Now transpose that idea to yesterday’s markets and Apple computers. Apple CEO, Steve Jobs, is corporate America’s resident miracle worker. He is also a dab hand at wowing his audience with presentations. And yesterday was his annual moment. It was his keynote speech at Macworld. Last year he chose the occasion to unveil the iPhone, this time around analysts waited with baited breath.

And for Jobs, a man who holds his audience in thrall, yesterday must have been quite a shock; for while his 90-minute speech was still running, while his audience were oohing and aahing, shares in Apple fell 10 points.

Investors, it appeared, were not impressed.

Mr Jobs chose the occasion to reveal a new stand-alone TV which can download movies and songs from the Internet without reference to a computer. He also waxed lyrical on the imminent launch of a catalogue of 1,000 videos available for download on to PC, Macs or iPhones.

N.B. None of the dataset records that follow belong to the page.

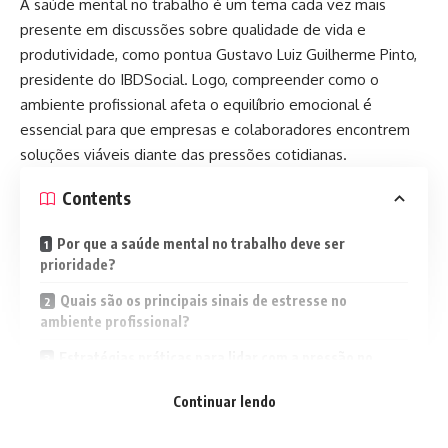
A saúde mental no trabalho é um tema cada vez mais
presente em discussões sobre qualidade de vida e
produtividade, como pontua Gustavo Luiz Guilherme Pinto,
presidente do IBDSocial. Logo, compreender como o
ambiente profissional afeta o equilíbrio emocional é
essencial para que empresas e colaboradores encontrem
soluções viáveis diante das pressões cotidianas.
Contents
Por que a saúde mental no trabalho deve ser
prioridade?
Quais são os principais sinais de estresse no
ambiente profissional?
Estratégias práticas para lidar com a pressão no
trabalho
Continuar lendo
Como as empresas podem promover a saúde mental
no trabalho?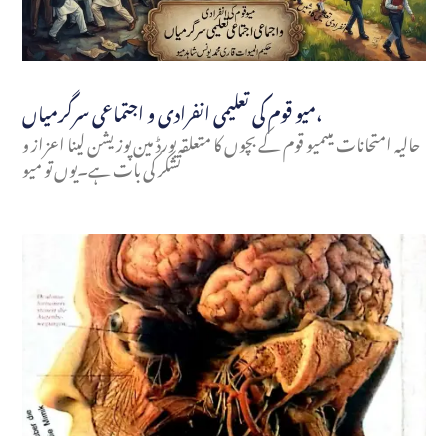
میو قوم کی تعلیمی انفرادی و اجتماعی سرگرمیاں،
حالیہ امتحانات میںمیو قوم کے بچوں کا متعلقہ بورڈ مین پوزیشن لینا اعزاز و
تشکر کی بات ہے۔یوں تو میو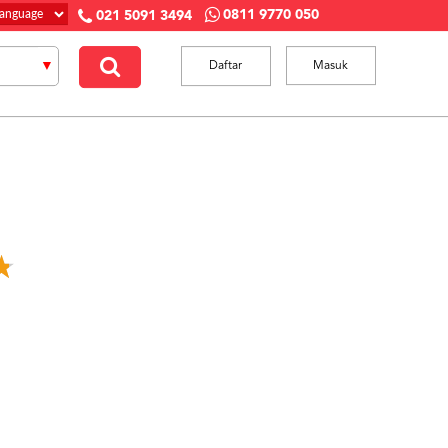
0811 9770 050
021 5091 3494
Daftar
Masuk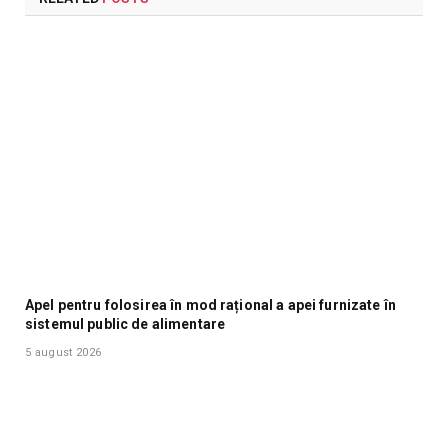
Apel pentru folosirea în mod rațional a apei furnizate în
sistemul public de alimentare
5 august 2026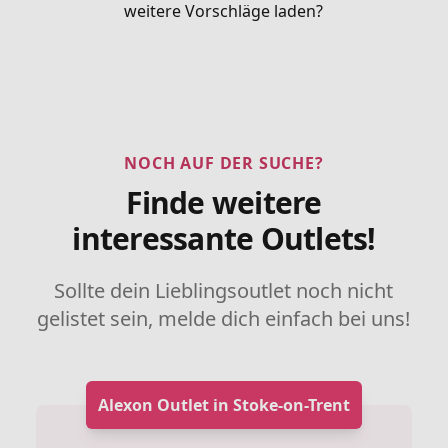
weitere Vorschläge laden?
NOCH AUF DER SUCHE?
Finde weitere
interessante Outlets!
Sollte dein Lieblingsoutlet noch nicht
gelistet sein, melde dich einfach bei uns!
Alexon Outlet in Stoke-on-Trent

This announcement alone drew rave praise. Fortune magazine, for example, quoted Jupiter Research analyst Michael Gartenburg as saying, “This could do to Hollywood what the iPod and iTunes did for the music industry.”

The consummate salesman provided further lubricant to the atmosphere of anticipation when he said, “I’m still stunned our engineering team could pull this off,” and promptly revealed an interface mechanism for the Mac which ehoes the iPod’s famous touch-sensitive trackpad.

But, impressive though that line-up was, you havn’t even heard the best bit yet. For Mr Jobs also wowed the audience with thin Air. Only Jobs could do it, but thin Air was the star of yesterday’s spectacular. To be precise, it was a product called Air, and it’s the the world’s thinnest laptop computer – at its thinnest it is just 0.16 inches thick, and at its fattest, 0.76 inches.

So that’s a line up and a half: revolutionary new interface, a genuine attempt to reveal a product and catalogue of videos that could turn Hollywood upside-down in much the same way the company turned the music business upside-down, and a laptop computer you could almost slide under the door.

And shares got a panning. Scour the net, and you wil see a line-up of critics all trying to put their boot in, a proper job, as it were, on Jobs.

Why so much angst from investors and techies, when yesterday’s line-up was so impressive?

Well the answer is simple. It’s the mood. Citibank also chose yesterday to reveal another huge loss. Bad news on Wall Street is piling high, and no amount of thin Air, no matter how fresh, can alleviate it.